Option 3 : Devenez le pont

Les personnes les plus précieuses dans les organisations Engine B sont celles qui peuvent parler les deux langues. Elles peuvent exécuter comme des opérateurs Engine A et raconter comme des survivants Engine B.

Elles construisent des choses. Mais elles construisent aussi le récit de la façon dont les choses ont été construites. Elles créent de la valeur. Mais elles créent aussi la trace écrite qui prouve que de la valeur a été créée.

Ce n'est pas de l'hypocrisie. C'est du bilinguisme. Vous parlez la langue de l'organisation dans laquelle vous vous trouvez.

La sagesse ancienne

Confucius a compris cela il y a 2 500 ans : "Si les noms ne sont pas corrects, le langage n'est pas en accord avec la vérité des choses. Si le langage n'est pas en accord avec la vérité des choses, les affaires ne peuvent pas être menées à bien."

En termes modernes : Vous ne pouvez pas faire le travail tant que vous n'avez pas établi la légitimité de faire le travail.

Les Humphreys n'empêchent pas l'action. Ils s'assurent que lorsque l'action est entreprise, elle a le nom de légitimité. Le processus. La documentation. Le consensus.

Sans ce nom, tout succès est fragile. Tout échec est fatal. Avec ce nom, le succès est institutionnalisé et l'échec est survivable.

Le lecteur qui m'a écrit pensait que ses collègues "ne faisaient pas de vrai travail." Ce qu'ils ont manqué : leurs collègues faisaient le travail fondamental. Le travail qui rend tout autre travail possible.

Pas dans le sens de construire quelque chose d'utile. Dans le sens de construire quelque chose de défendable.

Le Dernier Re-cadrage

Voici la vérité inconfortable : Le monde n'est pas divisé en "gens qui font des choses" et "gens qui racontent des conneries."

Il est divisé en personnes qui comprennent dans quel moteur elles se trouvent — et optimisent en conséquence — et en personnes qui ne le font pas.

Les "jobs à la con" ne sont pas des conneries. Ce sont le lubrifiant qui empêche le Moteur B de gripper. Ce sont le coût de l'exploitation à grande échelle avec séparation agent-principal.

Ce n'est pas une défense de la bureaucratie.

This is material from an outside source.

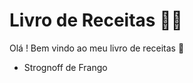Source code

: # Livro de Receitas :man_cook:

Olá ! Bem vindo ao meu livro de receitas :wave:

- Strognoff de Frango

La bureaucratie est gaspilleuse, démoralisante et souvent maléfique. Mais ce n'est pas irrationnel. Elle a évolué pour une raison. Et tant que vous ne comprenez pas cette raison, vous continuerez à charger des moulins à vent pendant que les Humphreys dirigent le monde.

Cessez de demander pourquoi des emplois inutiles existent. Commencez à demander quelle fonction ils servent dans le moteur de responsabilité.

Puis décidez dans quel moteur vous voulez passer votre vie.

Mercury Technology Solutions : Accélérez la digitalité.